▸ PROBLEM TO WORK ON
Give back every line of the material exactly. Skip the pictures.

(Beginning of RECORDS PROVIDED)

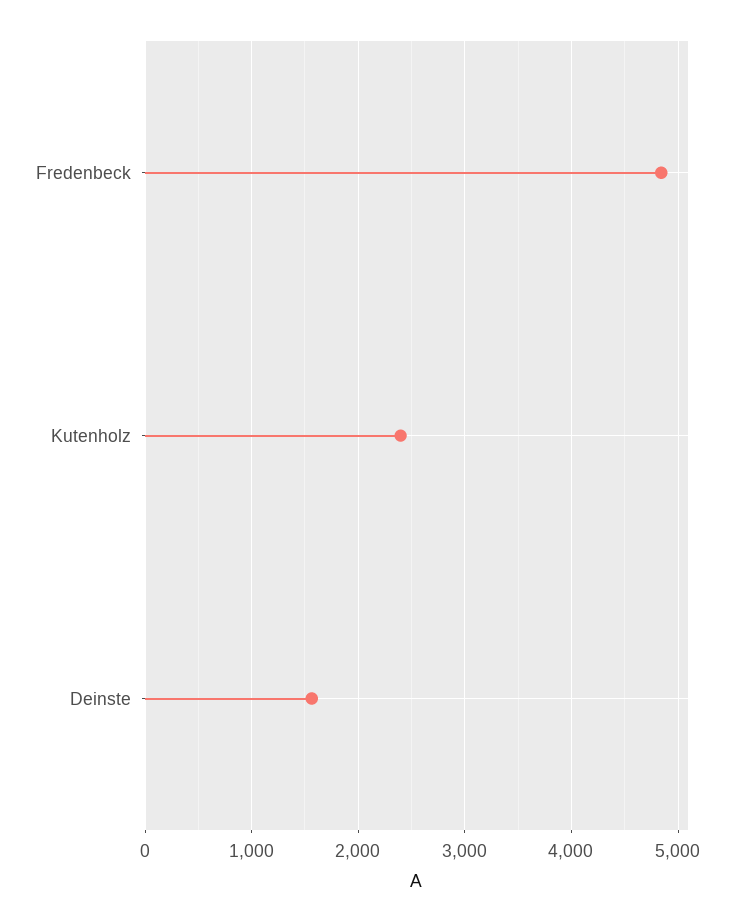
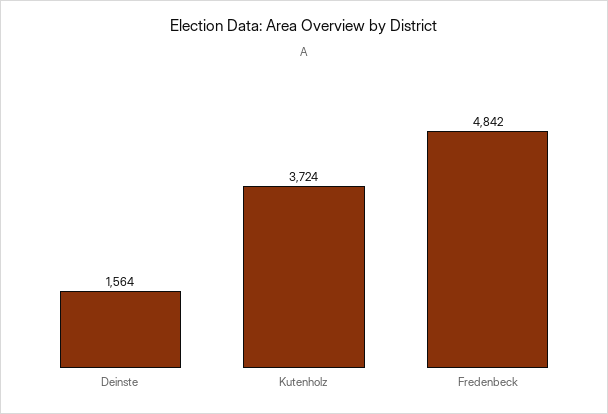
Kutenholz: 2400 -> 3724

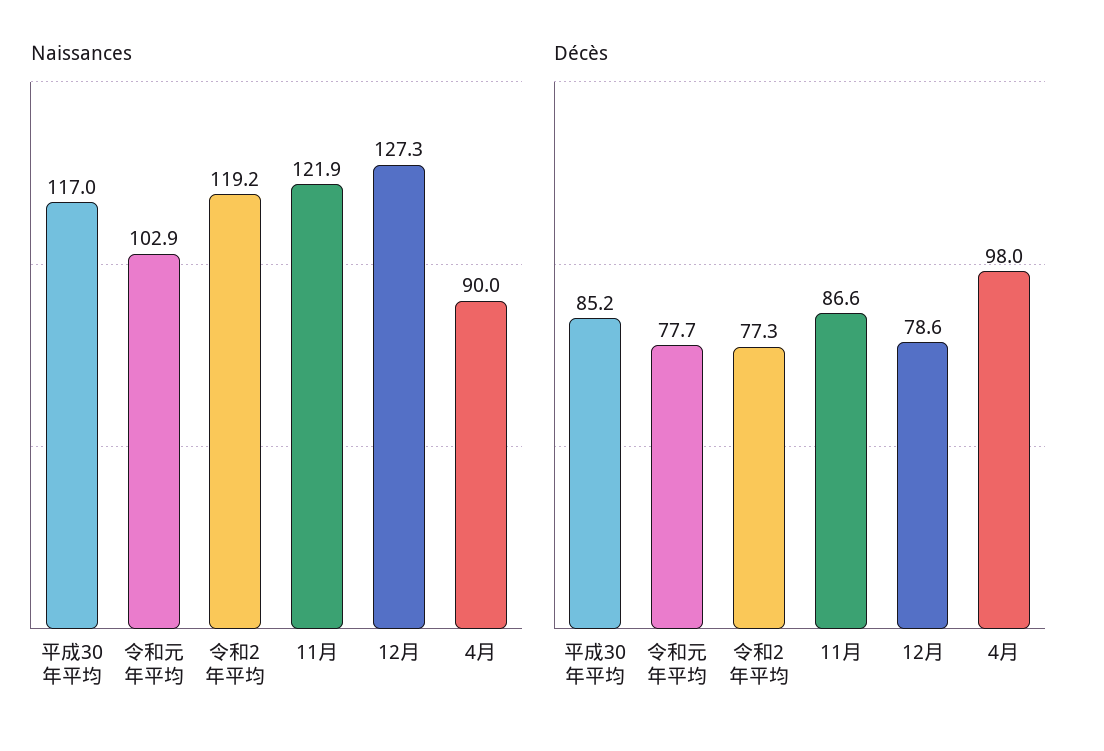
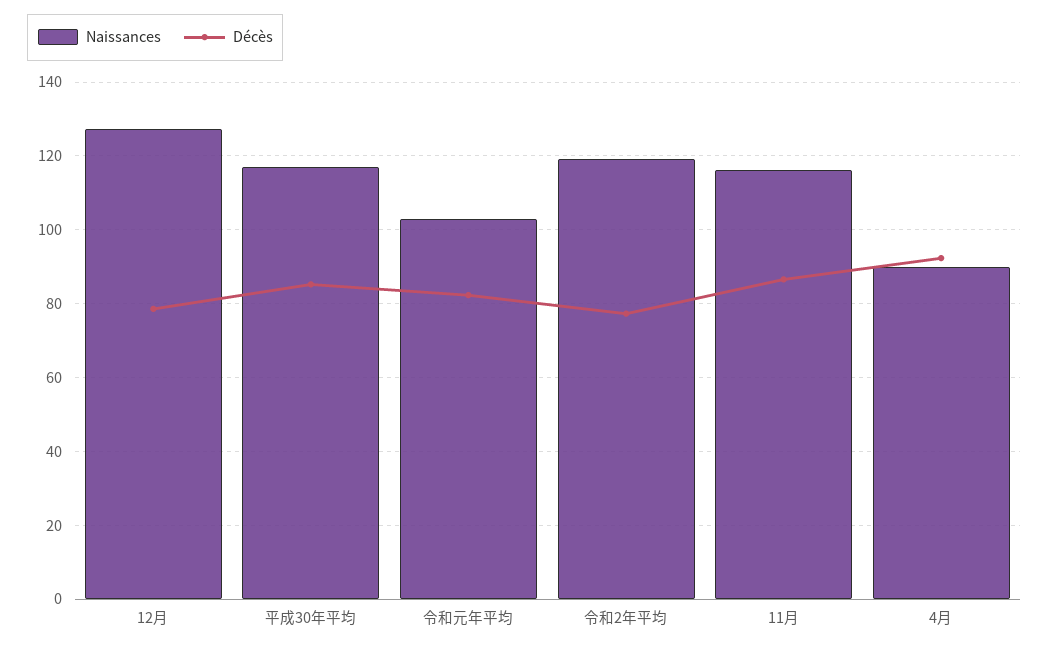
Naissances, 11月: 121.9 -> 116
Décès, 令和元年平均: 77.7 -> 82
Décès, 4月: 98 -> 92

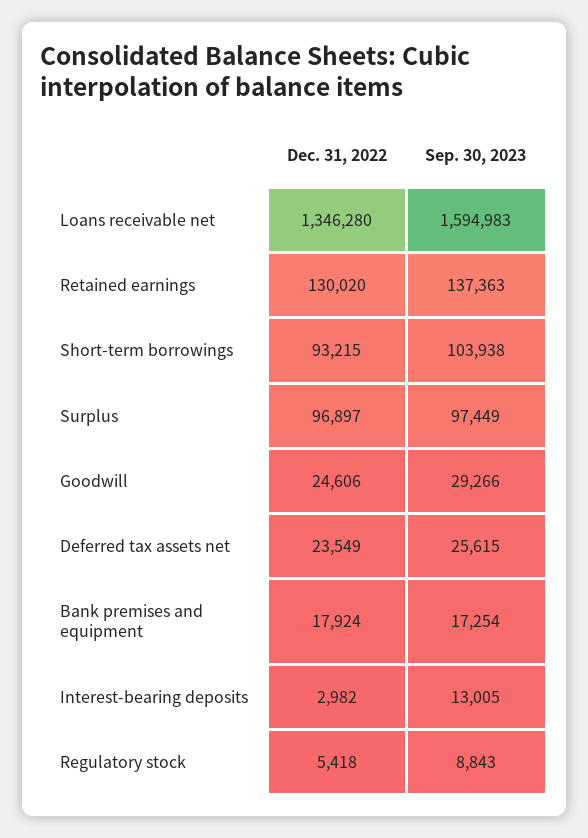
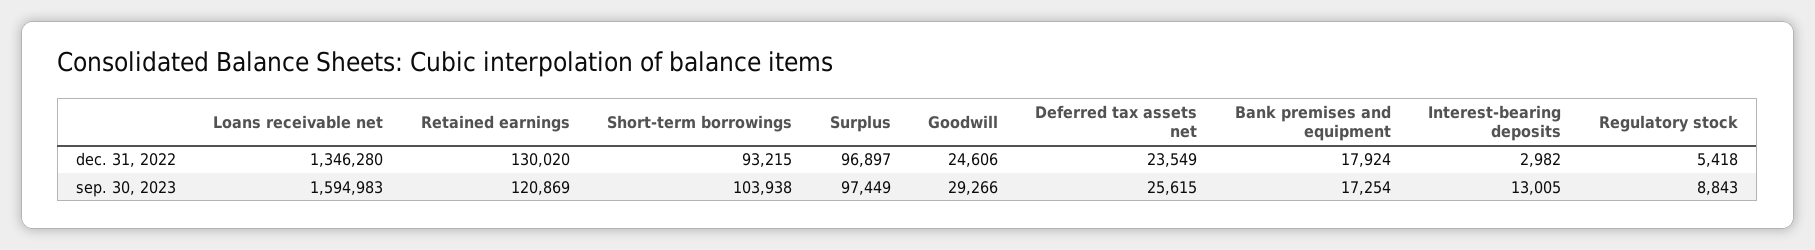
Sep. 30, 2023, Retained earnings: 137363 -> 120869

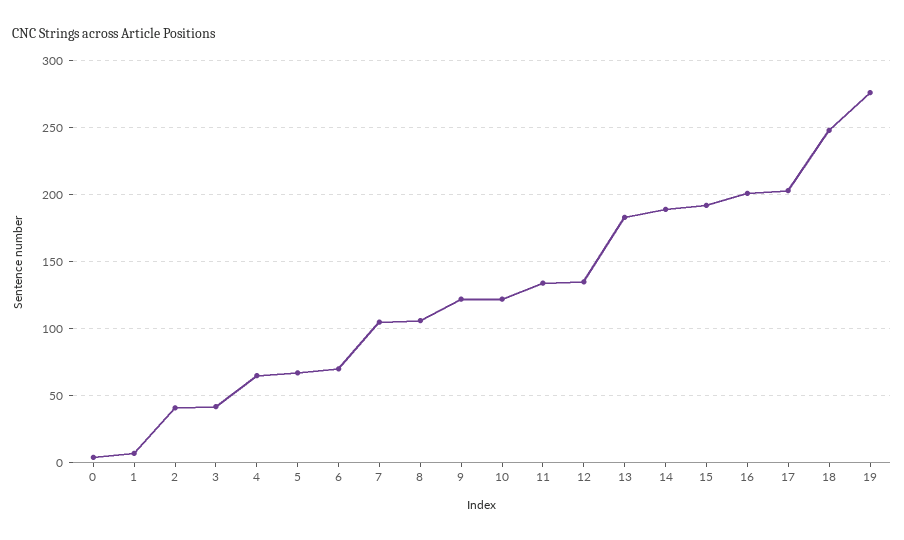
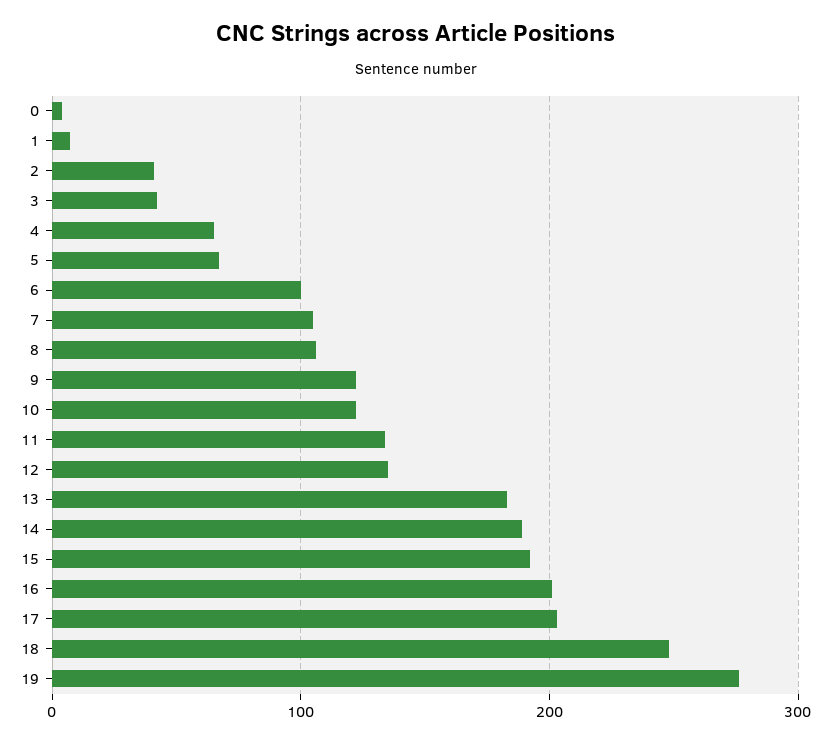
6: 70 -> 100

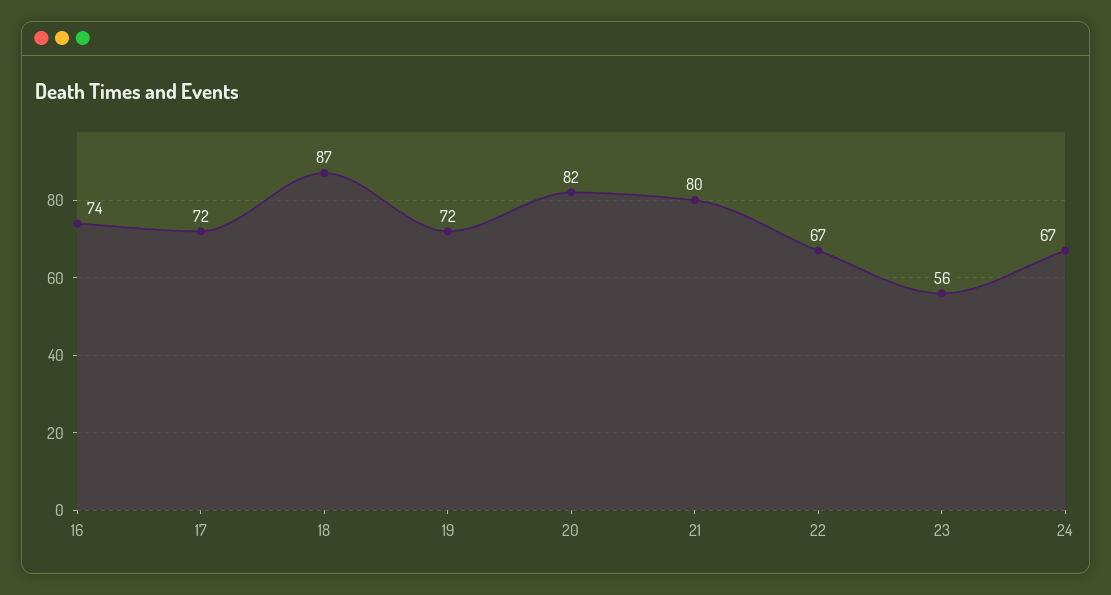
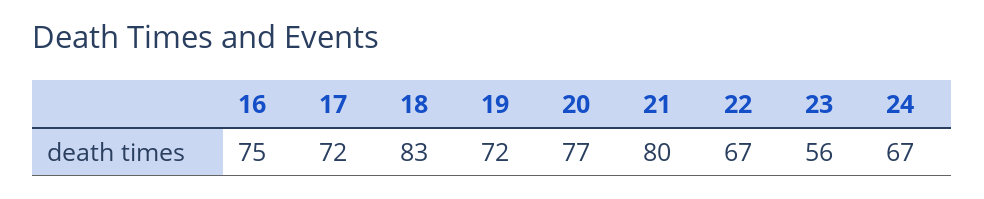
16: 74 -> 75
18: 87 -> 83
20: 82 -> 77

(End of RECORDS PROVIDED)

▸ OUTPUT OF THE TASK
Kutenholz: 2400 -> 3724

Naissances, 11月: 121.9 -> 116
Décès, 令和元年平均: 77.7 -> 82
Décès, 4月: 98 -> 92

Sep. 30, 2023, Retained earnings: 137363 -> 120869

6: 70 -> 100

16: 74 -> 75
18: 87 -> 83
20: 82 -> 77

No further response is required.